Task details => Return every one of the following lines unchanged, character for character.

:::::

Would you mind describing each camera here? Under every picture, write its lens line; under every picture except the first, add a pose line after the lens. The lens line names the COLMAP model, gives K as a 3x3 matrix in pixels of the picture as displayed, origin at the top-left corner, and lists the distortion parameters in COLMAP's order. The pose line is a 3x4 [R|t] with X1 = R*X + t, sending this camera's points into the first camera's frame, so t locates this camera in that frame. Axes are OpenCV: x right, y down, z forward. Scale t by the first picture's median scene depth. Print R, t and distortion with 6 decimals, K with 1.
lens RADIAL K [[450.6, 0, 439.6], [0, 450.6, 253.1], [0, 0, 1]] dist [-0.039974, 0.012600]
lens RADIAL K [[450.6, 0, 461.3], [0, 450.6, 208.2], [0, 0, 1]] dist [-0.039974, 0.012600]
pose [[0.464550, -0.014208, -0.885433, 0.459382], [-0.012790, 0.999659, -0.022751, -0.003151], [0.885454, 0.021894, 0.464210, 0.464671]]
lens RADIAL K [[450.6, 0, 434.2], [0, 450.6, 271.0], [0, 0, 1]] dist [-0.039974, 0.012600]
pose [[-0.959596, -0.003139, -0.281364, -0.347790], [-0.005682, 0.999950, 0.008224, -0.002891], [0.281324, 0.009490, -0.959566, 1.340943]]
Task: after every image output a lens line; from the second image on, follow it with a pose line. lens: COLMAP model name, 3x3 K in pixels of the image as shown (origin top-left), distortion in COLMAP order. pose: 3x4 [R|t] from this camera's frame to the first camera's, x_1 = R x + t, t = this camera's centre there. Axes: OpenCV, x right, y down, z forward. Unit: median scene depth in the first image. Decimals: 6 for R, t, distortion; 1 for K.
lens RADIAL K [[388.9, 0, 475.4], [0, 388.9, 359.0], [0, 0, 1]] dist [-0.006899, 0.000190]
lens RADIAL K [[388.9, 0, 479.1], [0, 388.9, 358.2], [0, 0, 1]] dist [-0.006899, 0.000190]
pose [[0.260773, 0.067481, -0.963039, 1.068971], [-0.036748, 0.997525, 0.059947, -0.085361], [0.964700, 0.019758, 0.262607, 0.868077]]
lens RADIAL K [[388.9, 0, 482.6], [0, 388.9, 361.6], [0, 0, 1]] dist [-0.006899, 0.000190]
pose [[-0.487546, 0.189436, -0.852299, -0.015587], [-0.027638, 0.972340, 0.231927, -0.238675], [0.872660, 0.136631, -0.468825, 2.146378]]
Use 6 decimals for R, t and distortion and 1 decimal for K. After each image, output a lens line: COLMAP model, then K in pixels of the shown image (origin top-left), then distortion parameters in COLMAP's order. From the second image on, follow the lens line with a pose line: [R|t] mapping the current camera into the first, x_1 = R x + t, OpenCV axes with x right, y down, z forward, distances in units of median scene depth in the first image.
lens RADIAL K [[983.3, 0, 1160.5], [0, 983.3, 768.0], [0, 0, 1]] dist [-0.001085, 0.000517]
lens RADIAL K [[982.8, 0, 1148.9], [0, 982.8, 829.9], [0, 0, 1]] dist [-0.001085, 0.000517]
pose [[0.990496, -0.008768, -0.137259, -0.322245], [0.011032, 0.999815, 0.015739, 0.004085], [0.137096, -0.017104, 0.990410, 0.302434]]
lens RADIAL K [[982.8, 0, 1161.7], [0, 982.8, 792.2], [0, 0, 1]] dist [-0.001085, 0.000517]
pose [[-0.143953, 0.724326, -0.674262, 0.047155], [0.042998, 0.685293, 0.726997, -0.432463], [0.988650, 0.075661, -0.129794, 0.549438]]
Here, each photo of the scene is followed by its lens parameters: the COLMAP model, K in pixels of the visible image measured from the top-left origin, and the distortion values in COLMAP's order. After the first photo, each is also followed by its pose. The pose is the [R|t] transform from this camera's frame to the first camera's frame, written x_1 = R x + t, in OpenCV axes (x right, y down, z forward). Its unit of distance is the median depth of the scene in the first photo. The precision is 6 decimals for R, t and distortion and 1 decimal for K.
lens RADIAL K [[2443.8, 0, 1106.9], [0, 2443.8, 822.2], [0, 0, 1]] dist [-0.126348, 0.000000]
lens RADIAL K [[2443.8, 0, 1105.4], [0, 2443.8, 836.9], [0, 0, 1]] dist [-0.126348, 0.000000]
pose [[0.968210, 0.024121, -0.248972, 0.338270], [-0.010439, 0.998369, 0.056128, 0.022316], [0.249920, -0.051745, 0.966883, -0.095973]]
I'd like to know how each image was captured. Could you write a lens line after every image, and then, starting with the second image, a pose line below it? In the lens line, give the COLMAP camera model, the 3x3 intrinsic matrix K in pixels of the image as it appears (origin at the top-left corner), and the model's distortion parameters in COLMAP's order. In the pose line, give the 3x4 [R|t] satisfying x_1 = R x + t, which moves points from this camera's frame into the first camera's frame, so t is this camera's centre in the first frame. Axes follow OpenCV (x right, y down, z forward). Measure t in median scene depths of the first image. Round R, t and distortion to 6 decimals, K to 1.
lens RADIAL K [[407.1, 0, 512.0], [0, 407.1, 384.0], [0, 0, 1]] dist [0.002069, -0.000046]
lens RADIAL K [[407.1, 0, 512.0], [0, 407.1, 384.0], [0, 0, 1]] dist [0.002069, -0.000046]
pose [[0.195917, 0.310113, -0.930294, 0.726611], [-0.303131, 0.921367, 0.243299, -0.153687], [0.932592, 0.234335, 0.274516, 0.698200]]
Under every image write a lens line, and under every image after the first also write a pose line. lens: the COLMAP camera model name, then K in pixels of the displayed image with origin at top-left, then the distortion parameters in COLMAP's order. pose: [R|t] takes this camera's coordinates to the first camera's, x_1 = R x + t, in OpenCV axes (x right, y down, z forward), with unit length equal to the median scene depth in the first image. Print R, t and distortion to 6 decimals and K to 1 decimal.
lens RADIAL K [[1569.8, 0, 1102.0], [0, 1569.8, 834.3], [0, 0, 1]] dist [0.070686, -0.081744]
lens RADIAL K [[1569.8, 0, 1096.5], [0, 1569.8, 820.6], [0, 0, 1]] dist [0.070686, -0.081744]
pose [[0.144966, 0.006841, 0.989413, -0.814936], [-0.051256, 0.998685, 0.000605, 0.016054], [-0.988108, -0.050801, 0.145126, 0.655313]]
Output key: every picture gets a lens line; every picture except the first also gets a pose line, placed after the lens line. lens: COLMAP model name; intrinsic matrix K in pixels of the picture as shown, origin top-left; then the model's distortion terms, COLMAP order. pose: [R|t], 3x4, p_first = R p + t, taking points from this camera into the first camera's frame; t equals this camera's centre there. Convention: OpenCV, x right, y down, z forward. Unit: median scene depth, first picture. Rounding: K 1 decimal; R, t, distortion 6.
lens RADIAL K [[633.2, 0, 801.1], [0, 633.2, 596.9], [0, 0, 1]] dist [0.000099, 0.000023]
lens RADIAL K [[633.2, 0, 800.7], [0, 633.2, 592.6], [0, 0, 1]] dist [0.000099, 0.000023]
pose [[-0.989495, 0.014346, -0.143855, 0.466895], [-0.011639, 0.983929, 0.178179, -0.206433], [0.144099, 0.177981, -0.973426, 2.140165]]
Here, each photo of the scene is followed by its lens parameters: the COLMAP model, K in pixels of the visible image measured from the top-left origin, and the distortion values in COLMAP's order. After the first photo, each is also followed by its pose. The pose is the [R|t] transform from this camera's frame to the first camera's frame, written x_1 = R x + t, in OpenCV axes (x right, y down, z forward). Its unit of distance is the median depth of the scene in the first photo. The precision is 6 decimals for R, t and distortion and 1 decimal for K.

:::::

Response box =>
Would you mind describing each camera here? Under every picture, write its lens line; under every picture except the first, add a pose line after the lens. The lens line names the COLMAP model, gives K as a 3x3 matrix in pixels of the picture as displayed, origin at the top-left corner, and lists the distortion parameters in COLMAP's order. The pose line is a 3x4 [R|t] with X1 = R*X + t, sending this camera's points into the first camera's frame, so t locates this camera in that frame. Axes are OpenCV: x right, y down, z forward. Scale t by the first picture's median scene depth. Print R, t and distortion with 6 decimals, K with 1.
lens RADIAL K [[450.6, 0, 439.6], [0, 450.6, 253.1], [0, 0, 1]] dist [-0.039974, 0.012600]
lens RADIAL K [[450.6, 0, 461.3], [0, 450.6, 208.2], [0, 0, 1]] dist [-0.039974, 0.012600]
pose [[0.464550, -0.014208, -0.885433, 0.459382], [-0.012790, 0.999659, -0.022751, -0.003151], [0.885454, 0.021894, 0.464210, 0.464671]]
lens RADIAL K [[450.6, 0, 434.2], [0, 450.6, 271.0], [0, 0, 1]] dist [-0.039974, 0.012600]
pose [[-0.959596, -0.003139, -0.281364, -0.347790], [-0.005682, 0.999950, 0.008224, -0.002891], [0.281324, 0.009490, -0.959566, 1.340943]]
Task: after every image output a lens line; from the second image on, follow it with a pose line. lens: COLMAP model name, 3x3 K in pixels of the image as shown (origin top-left), distortion in COLMAP order. pose: 3x4 [R|t] from this camera's frame to the first camera's, x_1 = R x + t, t = this camera's centre there. Axes: OpenCV, x right, y down, z forward. Unit: median scene depth in the first image. Decimals: 6 for R, t, distortion; 1 for K.
lens RADIAL K [[388.9, 0, 475.4], [0, 388.9, 359.0], [0, 0, 1]] dist [-0.006899, 0.000190]
lens RADIAL K [[388.9, 0, 479.1], [0, 388.9, 358.2], [0, 0, 1]] dist [-0.006899, 0.000190]
pose [[0.260773, 0.067481, -0.963039, 1.068971], [-0.036748, 0.997525, 0.059947, -0.085361], [0.964700, 0.019758, 0.262607, 0.868077]]
lens RADIAL K [[388.9, 0, 482.6], [0, 388.9, 361.6], [0, 0, 1]] dist [-0.006899, 0.000190]
pose [[-0.487546, 0.189436, -0.852299, -0.015587], [-0.027638, 0.972340, 0.231927, -0.238675], [0.872660, 0.136631, -0.468825, 2.146378]]
Use 6 decimals for R, t and distortion and 1 decimal for K. After each image, output a lens line: COLMAP model, then K in pixels of the shown image (origin top-left), then distortion parameters in COLMAP's order. From the second image on, follow the lens line with a pose line: [R|t] mapping the current camera into the first, x_1 = R x + t, OpenCV axes with x right, y down, z forward, distances in units of median scene depth in the first image.
lens RADIAL K [[983.3, 0, 1160.5], [0, 983.3, 768.0], [0, 0, 1]] dist [-0.001085, 0.000517]
lens RADIAL K [[982.8, 0, 1148.9], [0, 982.8, 829.9], [0, 0, 1]] dist [-0.001085, 0.000517]
pose [[0.990496, -0.008768, -0.137259, -0.322245], [0.011032, 0.999815, 0.015739, 0.004085], [0.137096, -0.017104, 0.990410, 0.302434]]
lens RADIAL K [[982.8, 0, 1161.7], [0, 982.8, 792.2], [0, 0, 1]] dist [-0.001085, 0.000517]
pose [[-0.143953, 0.724326, -0.674262, 0.047155], [0.042998, 0.685293, 0.726997, -0.432463], [0.988650, 0.075661, -0.129794, 0.549438]]
Here, each photo of the scene is followed by its lens parameters: the COLMAP model, K in pixels of the visible image measured from the top-left origin, and the distortion values in COLMAP's order. After the first photo, each is also followed by its pose. The pose is the [R|t] transform from this camera's frame to the first camera's frame, written x_1 = R x + t, in OpenCV axes (x right, y down, z forward). Its unit of distance is the median depth of the scene in the first photo. The precision is 6 decimals for R, t and distortion and 1 decimal for K.
lens RADIAL K [[2443.8, 0, 1106.9], [0, 2443.8, 822.2], [0, 0, 1]] dist [-0.126348, 0.000000]
lens RADIAL K [[2443.8, 0, 1105.4], [0, 2443.8, 836.9], [0, 0, 1]] dist [-0.126348, 0.000000]
pose [[0.968210, 0.024121, -0.248972, 0.338270], [-0.010439, 0.998369, 0.056128, 0.022316], [0.249920, -0.051745, 0.966883, -0.095973]]
I'd like to know how each image was captured. Could you write a lens line after every image, and then, starting with the second image, a pose line below it? In the lens line, give the COLMAP camera model, the 3x3 intrinsic matrix K in pixels of the image as it appears (origin at the top-left corner), and the model's distortion parameters in COLMAP's order. In the pose line, give the 3x4 [R|t] satisfying x_1 = R x + t, which moves points from this camera's frame into the first camera's frame, so t is this camera's centre in the first frame. Axes follow OpenCV (x right, y down, z forward). Measure t in median scene depths of the first image. Round R, t and distortion to 6 decimals, K to 1.
lens RADIAL K [[407.1, 0, 512.0], [0, 407.1, 384.0], [0, 0, 1]] dist [0.002069, -0.000046]
lens RADIAL K [[407.1, 0, 512.0], [0, 407.1, 384.0], [0, 0, 1]] dist [0.002069, -0.000046]
pose [[0.195917, 0.310113, -0.930294, 0.726611], [-0.303131, 0.921367, 0.243299, -0.153687], [0.932592, 0.234335, 0.274516, 0.698200]]
Under every image write a lens line, and under every image after the first also write a pose line. lens: the COLMAP camera model name, then K in pixels of the displayed image with origin at top-left, then the distortion parameters in COLMAP's order. pose: [R|t] takes this camera's coordinates to the first camera's, x_1 = R x + t, in OpenCV axes (x right, y down, z forward), with unit length equal to the median scene depth in the first image. Print R, t and distortion to 6 decimals and K to 1 decimal.
lens RADIAL K [[1569.8, 0, 1102.0], [0, 1569.8, 834.3], [0, 0, 1]] dist [0.070686, -0.081744]
lens RADIAL K [[1569.8, 0, 1096.5], [0, 1569.8, 820.6], [0, 0, 1]] dist [0.070686, -0.081744]
pose [[0.144966, 0.006841, 0.989413, -0.814936], [-0.051256, 0.998685, 0.000605, 0.016054], [-0.988108, -0.050801, 0.145126, 0.655313]]
Output key: every picture gets a lens line; every picture except the first also gets a pose line, placed after the lens line. lens: COLMAP model name; intrinsic matrix K in pixels of the picture as shown, origin top-left; then the model's distortion terms, COLMAP order. pose: [R|t], 3x4, p_first = R p + t, taking points from this camera into the first camera's frame; t equals this camera's centre there. Convention: OpenCV, x right, y down, z forward. Unit: median scene depth, first picture. Rounding: K 1 decimal; R, t, distortion 6.
lens RADIAL K [[633.2, 0, 801.1], [0, 633.2, 596.9], [0, 0, 1]] dist [0.000099, 0.000023]
lens RADIAL K [[633.2, 0, 800.7], [0, 633.2, 592.6], [0, 0, 1]] dist [0.000099, 0.000023]
pose [[-0.989495, 0.014346, -0.143855, 0.466895], [-0.011639, 0.983929, 0.178179, -0.206433], [0.144099, 0.177981, -0.973426, 2.140165]]
Here, each photo of the scene is followed by its lens parameters: the COLMAP model, K in pixels of the visible image measured from the top-left origin, and the distortion values in COLMAP's order. After the first photo, each is also followed by its pose. The pose is the [R|t] transform from this camera's frame to the first camera's frame, written x_1 = R x + t, in OpenCV axes (x right, y down, z forward). Its unit of distance is the median depth of the scene in the first photo. The precision is 6 decimals for R, t and distortion and 1 decimal for K.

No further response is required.